From Physics Today: “Water flows freely through carbon nanotubes”

Physics Today bloc

Physics Today

08 September 2016
Andrew Grant

A new experiment confirms the slipperiness of the minuscule carbon cylinders but not their boron nitride counterparts.

Despite the frenzy of research into carbon nanotubes (CNTs) over the past few decades (see, for example, Physics Today, June 1996, page 26), there isn’t much experimental evidence for one of the tiny structures’ most talked-about superpower­s: the ability to funnel water with nearly zero friction. The problem has been achieving the sensitivity to measure water transport rates as feeble as a femtoliter a second. Now Lydéric Bocquet and his colleagues at École Normale Supérieure in Paris have confirmed the slipperiness of CNTs by directly measuring water flow through individual nanotubes whose bores ranged from 15 nm to 50 nm. The researchers stuck a multiwalled CNT inside a small pipette and essentially turned the nanotube into the needle of a syringe. Pressure applied inside the pipette caused water to flow through the CNT and into a tank of water. Rather than tracking the water as it flowed through the tube, Bocquet and his team analyzed the motion of suspended polystyrene nanobeads in the tank to deduce the strength of the jet emerging from the CNT (see image below, which shows the response at various pressures).

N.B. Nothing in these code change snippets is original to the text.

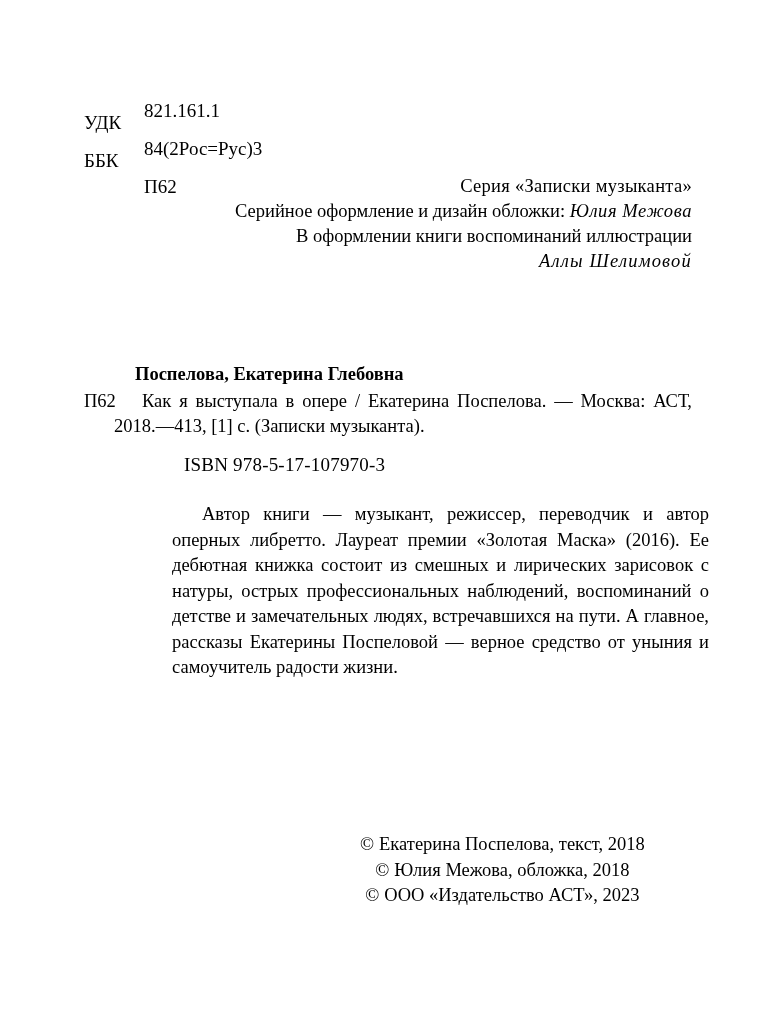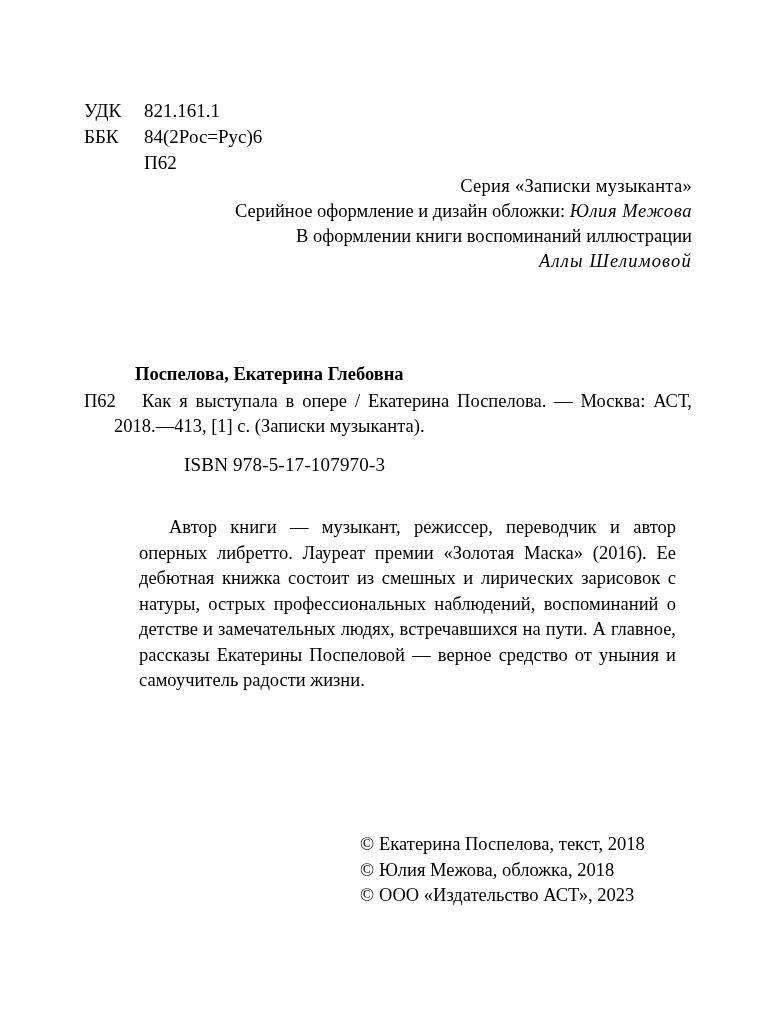--- a/index.html
+++ b/index.html
@@ -25,20 +25,21 @@
     font-size: 19px;
     line-height: 26px;
   }
   .class-row {
     display: flex;
     white-space: nowrap;
   }
   .class-key {
     width: 60px;
     flex: 0 0 60px;
+    margin-top: 12px;
   }
   .class-val {
     white-space: nowrap;
   }
 
   
   .series-block {
     position: absolute;
     left: 84px;
     top: 174px;
@@ -100,58 +101,58 @@
     left: 184px;
     top: 454px;
     font-size: 19px;
     letter-spacing: 0.2px;
     white-space: nowrap;
   }
 
   
   .annotation {
     position: absolute;
-    left: 139px;
+    left: 172px;
     top: 502px;
     width: 537px;
     font-size: 18.5px;
     line-height: 25.5px;
     text-align: justify;
     text-indent: 30px;
-    margin-top: 13px;
   }
 
   
   .copyright {
     position: absolute;
     left: 360px;
     top: 832px;
     font-size: 18.5px;
     line-height: 25.5px;
   }
   .copyright-line {
     white-space: nowrap;
+    text-align: center;
   }
   .copy-mark {
     margin-right: 5px;
   }
 </style>
 </head>
 <body>
 
 <div class="page">
 
   <div class="classification">
     <div class="class-row">
       <span class="class-key">УДК</span>
       <span class="class-val">821.161.1</span>
     </div>
     <div class="class-row">
       <span class="class-key">ББК</span>
-      <span class="class-val">84(2Рос=Рус)6</span>
+      <span class="class-val">84(2Рос=Рус)3</span>
     </div>
     <div class="class-row">
       <span class="class-key"></span>
       <span class="class-val">П62</span>
     </div>
   </div>
 
   <div class="series-block">
     <div class="series-line">Серия «Записки музыканта»</div>
     <div class="series-line tight"><span>Серийное оформление и дизайн обложки: </span><span class="italic-name">Юлия Межова</span></div>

The results verify that CNTs allow water to flow extremely efficiently. Bocquet’s team also confirmed its 2010 prediction that the flow rate would increase as the tube’s radius decreased, although the dependence turned out to be roughly quadratic rather than quartic. The biggest surprise came when the researchers replaced the CNTs with nanotubes of boron nitride. Although the BN tubes are nearly structurally identical to their carbon counterparts (see Physics Today, November 2010, page 34), they proved far more resistant to water flow. The finding seems to suggest that electronic properties—CNTs are conductors; boron nitride nanotubes are insulators—play a role in hydrodynamics at very small scales. Bocquet and his team plan to investigate that possibility as they explore the nanotubes’ potential for applications such as water distillation and filtration. (E. Secchi et al., Nature 537, 210, 2016.)